How long the deadline is depends on your buffer size and sample rate. To my ear, buffer sizes of >128 samples (at a sample rate of 44.1 KHz) have detectable latency (although the amount of latency will depend also on how many applications are in your signal chain). At 128 samples you have just under 3ms to do your processing.
Also note that for graphics, the output is the GPU itself. So you don't need to wait for the output to move back to the CPU, it's already where it needs to be.
> PCI-E 3.0 standard guarantees data transfer for 4 kb data with 1-2 μsec (3-10 round trip).
> size: 8192 bytes, time: 4.72 us,
This should not be a meaningful impact in any audio workflow.
And it's not like this is ABS firmware, where someone might die if you miss your deadline, and where hard real-time OSes are used.
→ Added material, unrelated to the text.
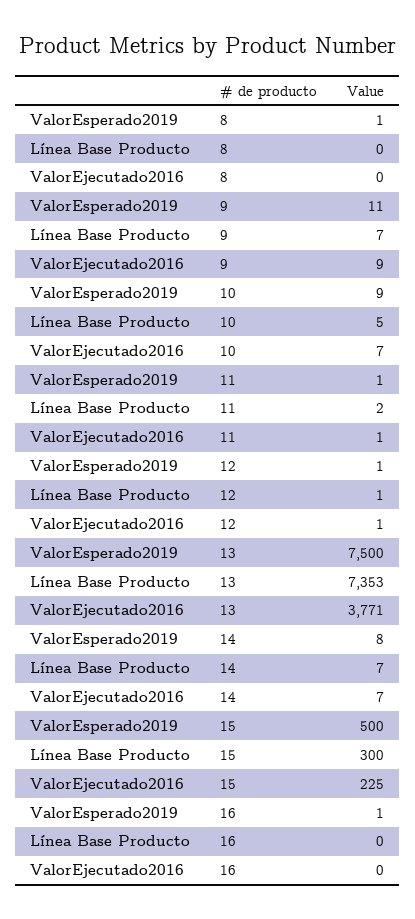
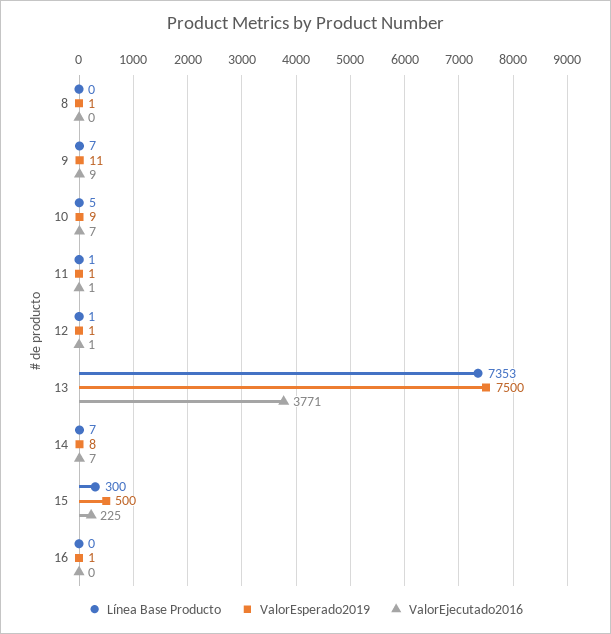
Línea Base Producto, 11: 2 -> 1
But you do get glitches in the audio stream, which in performance contexts is still pretty bad.
Win and Mac have soft-realtime scheduling and the mentioned software does what it can without guarantees https://help.ableton.com/hc/en-us/articles/209072289-How-to-... I've been to a live gig before where the performance was paused a few times because artist's mac was misbehaving.
There are some methods of synthesis which rely on FFT which can't really be done well in real-time with the CPU (PadSynth, PaulStretch) that I'm hoping this will help with.